◆ **Directive**
Those lines of the material below that fall between its first line and the line with "controller which is", both included, are to be repeated exactly.

(Beginning of Material for the task)

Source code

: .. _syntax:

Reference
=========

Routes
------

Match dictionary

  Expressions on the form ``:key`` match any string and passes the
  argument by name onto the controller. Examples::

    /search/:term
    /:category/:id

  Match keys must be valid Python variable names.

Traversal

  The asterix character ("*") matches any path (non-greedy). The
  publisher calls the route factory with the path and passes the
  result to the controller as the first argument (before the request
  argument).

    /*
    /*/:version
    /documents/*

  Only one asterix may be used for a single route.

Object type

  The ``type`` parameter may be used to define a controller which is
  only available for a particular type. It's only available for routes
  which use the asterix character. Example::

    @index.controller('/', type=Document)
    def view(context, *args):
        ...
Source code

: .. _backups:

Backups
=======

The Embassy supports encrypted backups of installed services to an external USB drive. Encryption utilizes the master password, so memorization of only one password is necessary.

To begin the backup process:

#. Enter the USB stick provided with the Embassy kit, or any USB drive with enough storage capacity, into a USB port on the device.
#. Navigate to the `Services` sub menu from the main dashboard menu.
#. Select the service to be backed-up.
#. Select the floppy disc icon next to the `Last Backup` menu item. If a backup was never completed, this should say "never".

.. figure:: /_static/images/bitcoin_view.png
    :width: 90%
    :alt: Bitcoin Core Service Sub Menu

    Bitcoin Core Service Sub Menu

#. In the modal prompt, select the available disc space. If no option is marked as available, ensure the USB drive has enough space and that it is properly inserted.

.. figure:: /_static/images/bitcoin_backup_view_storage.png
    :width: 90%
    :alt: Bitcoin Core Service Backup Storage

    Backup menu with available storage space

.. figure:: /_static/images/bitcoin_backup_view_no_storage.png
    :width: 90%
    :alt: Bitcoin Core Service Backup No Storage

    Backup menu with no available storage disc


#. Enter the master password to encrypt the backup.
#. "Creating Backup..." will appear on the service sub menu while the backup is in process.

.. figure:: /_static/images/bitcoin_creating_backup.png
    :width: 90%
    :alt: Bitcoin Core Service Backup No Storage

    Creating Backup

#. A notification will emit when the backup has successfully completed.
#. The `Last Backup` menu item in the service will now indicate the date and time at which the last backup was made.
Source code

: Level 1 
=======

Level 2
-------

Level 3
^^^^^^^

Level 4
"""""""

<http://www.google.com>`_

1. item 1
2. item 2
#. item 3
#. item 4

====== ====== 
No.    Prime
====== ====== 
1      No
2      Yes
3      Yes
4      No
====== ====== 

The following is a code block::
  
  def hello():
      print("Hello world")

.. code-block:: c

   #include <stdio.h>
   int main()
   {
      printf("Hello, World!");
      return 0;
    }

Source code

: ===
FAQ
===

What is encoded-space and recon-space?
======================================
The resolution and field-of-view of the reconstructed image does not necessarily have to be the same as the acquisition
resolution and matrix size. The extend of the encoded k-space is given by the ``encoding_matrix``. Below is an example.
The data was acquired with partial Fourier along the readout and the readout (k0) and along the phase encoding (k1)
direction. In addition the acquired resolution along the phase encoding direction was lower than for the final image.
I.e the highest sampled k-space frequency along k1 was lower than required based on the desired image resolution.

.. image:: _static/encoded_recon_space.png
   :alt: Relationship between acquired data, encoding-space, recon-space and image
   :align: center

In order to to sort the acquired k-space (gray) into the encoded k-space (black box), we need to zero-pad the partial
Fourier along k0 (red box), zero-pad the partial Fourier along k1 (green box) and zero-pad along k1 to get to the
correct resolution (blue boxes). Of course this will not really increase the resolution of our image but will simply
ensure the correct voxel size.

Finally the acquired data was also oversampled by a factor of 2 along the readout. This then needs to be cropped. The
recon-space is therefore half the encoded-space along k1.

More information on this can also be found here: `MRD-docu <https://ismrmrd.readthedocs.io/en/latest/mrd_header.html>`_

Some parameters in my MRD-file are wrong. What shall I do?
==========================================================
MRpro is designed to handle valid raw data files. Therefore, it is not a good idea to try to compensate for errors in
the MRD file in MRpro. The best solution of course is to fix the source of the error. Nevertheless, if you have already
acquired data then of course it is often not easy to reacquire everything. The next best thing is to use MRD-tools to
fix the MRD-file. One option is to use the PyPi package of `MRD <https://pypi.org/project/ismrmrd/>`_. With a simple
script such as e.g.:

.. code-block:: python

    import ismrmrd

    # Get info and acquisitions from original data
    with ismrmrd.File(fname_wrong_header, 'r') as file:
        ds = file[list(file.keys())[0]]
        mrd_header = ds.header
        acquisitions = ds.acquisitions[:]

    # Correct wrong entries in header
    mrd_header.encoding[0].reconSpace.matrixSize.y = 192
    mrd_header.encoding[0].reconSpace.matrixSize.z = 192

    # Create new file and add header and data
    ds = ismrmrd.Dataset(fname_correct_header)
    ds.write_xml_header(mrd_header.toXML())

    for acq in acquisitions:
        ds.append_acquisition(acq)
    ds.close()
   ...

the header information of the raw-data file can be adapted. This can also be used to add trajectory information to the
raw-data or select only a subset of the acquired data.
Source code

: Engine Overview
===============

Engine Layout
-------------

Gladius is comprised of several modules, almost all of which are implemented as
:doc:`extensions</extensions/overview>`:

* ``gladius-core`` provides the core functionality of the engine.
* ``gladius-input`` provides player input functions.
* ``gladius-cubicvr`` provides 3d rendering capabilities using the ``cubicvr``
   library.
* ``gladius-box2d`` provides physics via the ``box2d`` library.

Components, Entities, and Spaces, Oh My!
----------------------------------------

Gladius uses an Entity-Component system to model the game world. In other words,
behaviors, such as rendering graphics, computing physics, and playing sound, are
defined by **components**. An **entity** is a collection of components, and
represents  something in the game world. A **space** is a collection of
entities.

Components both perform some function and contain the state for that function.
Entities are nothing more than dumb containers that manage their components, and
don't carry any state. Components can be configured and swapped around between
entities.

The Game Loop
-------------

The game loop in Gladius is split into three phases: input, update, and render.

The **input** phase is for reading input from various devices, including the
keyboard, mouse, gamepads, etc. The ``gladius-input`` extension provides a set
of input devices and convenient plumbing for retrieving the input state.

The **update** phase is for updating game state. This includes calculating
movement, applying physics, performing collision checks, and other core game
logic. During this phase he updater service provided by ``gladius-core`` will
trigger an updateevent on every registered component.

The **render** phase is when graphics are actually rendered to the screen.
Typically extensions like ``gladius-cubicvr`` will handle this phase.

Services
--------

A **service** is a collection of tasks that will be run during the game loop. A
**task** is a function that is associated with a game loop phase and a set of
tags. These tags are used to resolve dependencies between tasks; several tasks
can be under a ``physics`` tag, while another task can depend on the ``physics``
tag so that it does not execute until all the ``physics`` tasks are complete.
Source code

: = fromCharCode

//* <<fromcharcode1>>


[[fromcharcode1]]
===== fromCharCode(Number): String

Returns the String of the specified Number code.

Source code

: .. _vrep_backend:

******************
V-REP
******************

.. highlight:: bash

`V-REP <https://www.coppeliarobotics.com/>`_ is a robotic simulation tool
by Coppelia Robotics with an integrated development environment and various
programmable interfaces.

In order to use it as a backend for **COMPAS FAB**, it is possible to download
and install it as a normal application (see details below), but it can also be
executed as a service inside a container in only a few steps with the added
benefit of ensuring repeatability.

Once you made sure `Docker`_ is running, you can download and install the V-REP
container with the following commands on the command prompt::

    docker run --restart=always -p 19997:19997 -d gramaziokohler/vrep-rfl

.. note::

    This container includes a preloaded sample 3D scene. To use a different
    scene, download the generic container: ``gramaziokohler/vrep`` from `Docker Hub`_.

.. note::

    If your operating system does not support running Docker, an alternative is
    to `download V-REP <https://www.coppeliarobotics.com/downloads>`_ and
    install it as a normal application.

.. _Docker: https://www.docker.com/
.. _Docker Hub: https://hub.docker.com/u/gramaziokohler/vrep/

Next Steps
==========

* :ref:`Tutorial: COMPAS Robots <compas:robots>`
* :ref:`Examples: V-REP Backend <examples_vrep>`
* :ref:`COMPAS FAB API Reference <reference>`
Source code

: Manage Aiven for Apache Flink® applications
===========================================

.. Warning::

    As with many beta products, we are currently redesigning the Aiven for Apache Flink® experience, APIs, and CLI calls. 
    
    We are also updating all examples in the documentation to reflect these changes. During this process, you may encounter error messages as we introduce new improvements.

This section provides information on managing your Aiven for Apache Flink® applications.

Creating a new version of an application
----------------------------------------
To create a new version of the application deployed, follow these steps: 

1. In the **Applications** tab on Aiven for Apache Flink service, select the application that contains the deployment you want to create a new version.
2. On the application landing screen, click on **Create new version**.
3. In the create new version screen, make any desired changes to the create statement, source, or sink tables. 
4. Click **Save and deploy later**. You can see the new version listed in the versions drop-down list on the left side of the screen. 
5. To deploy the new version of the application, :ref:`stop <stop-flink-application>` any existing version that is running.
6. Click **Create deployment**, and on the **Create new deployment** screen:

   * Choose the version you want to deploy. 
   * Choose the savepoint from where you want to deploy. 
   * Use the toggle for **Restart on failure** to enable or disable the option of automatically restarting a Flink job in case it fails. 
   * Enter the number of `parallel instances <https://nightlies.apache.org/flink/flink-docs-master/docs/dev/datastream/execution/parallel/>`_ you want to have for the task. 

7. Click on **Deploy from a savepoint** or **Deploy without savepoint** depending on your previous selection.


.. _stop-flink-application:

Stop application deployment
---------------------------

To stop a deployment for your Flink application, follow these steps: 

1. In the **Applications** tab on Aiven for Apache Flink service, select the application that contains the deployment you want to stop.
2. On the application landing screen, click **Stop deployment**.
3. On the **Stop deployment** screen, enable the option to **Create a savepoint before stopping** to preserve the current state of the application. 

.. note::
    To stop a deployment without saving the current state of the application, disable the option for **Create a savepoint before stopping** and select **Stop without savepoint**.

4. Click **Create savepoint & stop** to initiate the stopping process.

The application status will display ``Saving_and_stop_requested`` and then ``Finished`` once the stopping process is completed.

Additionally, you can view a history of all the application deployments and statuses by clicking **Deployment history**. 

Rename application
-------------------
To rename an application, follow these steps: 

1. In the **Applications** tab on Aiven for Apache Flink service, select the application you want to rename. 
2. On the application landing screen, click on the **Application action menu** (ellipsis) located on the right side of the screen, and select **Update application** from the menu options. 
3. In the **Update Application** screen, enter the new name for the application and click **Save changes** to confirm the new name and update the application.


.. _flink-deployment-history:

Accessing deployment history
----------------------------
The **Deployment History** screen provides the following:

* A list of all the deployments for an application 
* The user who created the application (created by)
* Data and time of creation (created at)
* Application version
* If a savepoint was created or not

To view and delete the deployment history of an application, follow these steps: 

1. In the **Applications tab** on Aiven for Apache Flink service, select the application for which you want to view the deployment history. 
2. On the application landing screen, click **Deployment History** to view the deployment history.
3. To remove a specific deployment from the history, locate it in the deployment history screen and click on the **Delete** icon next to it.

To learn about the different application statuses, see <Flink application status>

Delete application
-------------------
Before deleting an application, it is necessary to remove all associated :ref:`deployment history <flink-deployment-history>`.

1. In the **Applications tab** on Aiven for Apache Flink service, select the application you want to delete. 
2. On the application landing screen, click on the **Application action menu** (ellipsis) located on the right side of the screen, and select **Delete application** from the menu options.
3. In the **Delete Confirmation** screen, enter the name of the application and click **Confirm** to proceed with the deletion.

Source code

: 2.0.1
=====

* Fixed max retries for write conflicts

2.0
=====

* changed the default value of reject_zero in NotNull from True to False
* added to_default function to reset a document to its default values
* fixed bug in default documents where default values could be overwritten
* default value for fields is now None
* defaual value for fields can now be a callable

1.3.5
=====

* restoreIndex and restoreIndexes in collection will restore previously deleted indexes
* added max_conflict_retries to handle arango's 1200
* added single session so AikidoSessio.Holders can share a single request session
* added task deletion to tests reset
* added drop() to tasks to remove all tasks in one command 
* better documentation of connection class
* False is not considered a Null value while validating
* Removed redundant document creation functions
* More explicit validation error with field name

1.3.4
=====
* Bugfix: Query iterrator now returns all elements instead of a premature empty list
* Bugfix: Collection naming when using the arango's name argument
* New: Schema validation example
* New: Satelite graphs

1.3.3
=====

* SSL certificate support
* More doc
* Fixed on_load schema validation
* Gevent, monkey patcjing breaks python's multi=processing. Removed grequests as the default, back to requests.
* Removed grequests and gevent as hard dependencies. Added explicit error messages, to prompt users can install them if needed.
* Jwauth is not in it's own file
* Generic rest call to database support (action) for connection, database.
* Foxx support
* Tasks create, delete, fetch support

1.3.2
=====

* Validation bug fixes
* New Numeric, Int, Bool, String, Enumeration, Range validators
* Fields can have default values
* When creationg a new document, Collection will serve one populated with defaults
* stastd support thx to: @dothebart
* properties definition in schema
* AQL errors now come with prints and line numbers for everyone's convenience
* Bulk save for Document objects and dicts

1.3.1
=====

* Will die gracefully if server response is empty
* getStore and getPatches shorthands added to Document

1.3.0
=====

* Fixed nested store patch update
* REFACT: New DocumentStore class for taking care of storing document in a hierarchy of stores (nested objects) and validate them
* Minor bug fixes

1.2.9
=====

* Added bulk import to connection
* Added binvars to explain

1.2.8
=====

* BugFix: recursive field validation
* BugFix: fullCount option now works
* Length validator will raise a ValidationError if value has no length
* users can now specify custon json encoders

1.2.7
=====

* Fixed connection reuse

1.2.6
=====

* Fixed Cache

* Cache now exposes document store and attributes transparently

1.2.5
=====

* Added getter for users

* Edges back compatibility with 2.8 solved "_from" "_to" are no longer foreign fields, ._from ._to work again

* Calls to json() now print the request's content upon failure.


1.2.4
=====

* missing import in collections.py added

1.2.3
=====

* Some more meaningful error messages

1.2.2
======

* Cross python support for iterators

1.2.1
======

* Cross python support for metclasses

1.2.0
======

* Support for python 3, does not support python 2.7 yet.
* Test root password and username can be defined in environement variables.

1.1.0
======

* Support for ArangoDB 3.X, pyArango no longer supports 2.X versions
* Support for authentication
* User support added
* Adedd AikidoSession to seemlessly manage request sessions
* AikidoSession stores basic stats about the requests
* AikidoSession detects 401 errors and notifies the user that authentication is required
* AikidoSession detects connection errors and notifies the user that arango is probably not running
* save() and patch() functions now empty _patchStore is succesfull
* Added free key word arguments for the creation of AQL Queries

(End of Material for the task)

◆ **Result for this exercise**
Source code

: .. _syntax:

Reference
=========

Routes
------

Match dictionary

  Expressions on the form ``:key`` match any string and passes the
  argument by name onto the controller. Examples::

    /search/:term
    /:category/:id

  Match keys must be valid Python variable names.

Traversal

  The asterix character ("*") matches any path (non-greedy). The
  publisher calls the route factory with the path and passes the
  result to the controller as the first argument (before the request
  argument).

    /*
    /*/:version
    /documents/*

  Only one asterix may be used for a single route.

Object type

  The ``type`` parameter may be used to define a controller which is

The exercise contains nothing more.